#### [DATA TO PROCESS]

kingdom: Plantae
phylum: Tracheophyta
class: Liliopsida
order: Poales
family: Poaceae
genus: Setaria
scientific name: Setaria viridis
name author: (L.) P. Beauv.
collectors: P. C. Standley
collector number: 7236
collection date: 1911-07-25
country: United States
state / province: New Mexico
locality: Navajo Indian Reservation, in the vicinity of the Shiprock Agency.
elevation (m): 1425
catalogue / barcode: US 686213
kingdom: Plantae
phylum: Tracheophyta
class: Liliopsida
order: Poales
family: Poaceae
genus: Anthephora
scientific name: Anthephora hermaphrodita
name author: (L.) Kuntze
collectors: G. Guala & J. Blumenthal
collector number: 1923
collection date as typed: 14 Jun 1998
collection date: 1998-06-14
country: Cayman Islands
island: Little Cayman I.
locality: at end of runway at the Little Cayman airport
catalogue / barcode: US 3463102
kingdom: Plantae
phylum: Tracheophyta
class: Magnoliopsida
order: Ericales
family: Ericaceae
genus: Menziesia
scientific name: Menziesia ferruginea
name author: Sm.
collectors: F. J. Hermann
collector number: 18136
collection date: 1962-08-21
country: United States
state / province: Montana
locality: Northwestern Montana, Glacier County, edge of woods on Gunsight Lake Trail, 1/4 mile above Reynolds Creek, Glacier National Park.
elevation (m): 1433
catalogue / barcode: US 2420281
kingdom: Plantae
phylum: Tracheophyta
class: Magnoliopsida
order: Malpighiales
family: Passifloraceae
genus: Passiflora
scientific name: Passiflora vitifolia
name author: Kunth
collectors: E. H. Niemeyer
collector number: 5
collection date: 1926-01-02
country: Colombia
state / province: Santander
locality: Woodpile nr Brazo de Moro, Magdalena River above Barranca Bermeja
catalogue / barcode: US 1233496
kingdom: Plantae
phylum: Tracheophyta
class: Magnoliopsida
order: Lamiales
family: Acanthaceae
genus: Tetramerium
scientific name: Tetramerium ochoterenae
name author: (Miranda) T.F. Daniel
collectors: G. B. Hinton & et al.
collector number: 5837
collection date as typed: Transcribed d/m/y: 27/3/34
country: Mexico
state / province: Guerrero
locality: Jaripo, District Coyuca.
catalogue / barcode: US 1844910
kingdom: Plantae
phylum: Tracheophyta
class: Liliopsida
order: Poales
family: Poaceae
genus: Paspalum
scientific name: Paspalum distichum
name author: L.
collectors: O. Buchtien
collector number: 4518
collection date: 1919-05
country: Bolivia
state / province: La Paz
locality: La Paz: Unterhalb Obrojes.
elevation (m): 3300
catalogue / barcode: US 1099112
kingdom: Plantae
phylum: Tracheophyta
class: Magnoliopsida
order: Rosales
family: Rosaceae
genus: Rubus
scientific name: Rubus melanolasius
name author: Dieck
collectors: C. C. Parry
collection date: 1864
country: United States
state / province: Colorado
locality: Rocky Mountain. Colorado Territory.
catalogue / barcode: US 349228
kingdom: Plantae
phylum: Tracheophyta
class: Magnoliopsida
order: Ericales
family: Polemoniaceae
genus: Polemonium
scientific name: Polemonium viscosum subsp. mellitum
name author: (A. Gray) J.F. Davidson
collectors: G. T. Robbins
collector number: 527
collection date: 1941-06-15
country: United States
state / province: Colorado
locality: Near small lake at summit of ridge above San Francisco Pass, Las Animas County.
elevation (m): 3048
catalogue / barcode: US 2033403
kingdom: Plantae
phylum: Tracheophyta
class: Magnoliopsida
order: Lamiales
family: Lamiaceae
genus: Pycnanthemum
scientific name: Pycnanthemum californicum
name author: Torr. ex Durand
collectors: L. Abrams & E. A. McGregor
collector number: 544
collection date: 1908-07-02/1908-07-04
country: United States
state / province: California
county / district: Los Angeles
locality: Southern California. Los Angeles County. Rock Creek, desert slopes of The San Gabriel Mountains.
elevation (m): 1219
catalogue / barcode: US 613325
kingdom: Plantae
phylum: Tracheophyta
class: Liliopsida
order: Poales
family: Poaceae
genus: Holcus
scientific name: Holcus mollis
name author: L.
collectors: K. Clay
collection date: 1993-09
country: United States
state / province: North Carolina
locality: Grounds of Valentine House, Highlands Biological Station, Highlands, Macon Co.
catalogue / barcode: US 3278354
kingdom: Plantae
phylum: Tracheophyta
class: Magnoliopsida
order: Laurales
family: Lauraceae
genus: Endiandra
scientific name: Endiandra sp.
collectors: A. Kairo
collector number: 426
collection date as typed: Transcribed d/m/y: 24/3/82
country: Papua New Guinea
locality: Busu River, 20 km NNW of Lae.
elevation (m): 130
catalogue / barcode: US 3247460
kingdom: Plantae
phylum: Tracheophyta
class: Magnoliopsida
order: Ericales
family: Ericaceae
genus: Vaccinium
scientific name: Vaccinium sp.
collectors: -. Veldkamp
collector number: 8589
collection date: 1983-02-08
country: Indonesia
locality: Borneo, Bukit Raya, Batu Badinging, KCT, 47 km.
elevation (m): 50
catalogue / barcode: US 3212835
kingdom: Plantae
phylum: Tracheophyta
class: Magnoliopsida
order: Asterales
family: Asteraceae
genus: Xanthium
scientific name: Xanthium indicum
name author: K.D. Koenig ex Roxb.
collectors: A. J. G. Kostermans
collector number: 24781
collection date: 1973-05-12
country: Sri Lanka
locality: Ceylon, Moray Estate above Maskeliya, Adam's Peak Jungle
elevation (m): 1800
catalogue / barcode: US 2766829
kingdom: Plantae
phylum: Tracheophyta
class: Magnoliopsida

#### [OBJECTIVE]
Please count the lines in the records above that contain the word "typed", and reply with the number alone.

#### [EXPECTED ANSWER]
3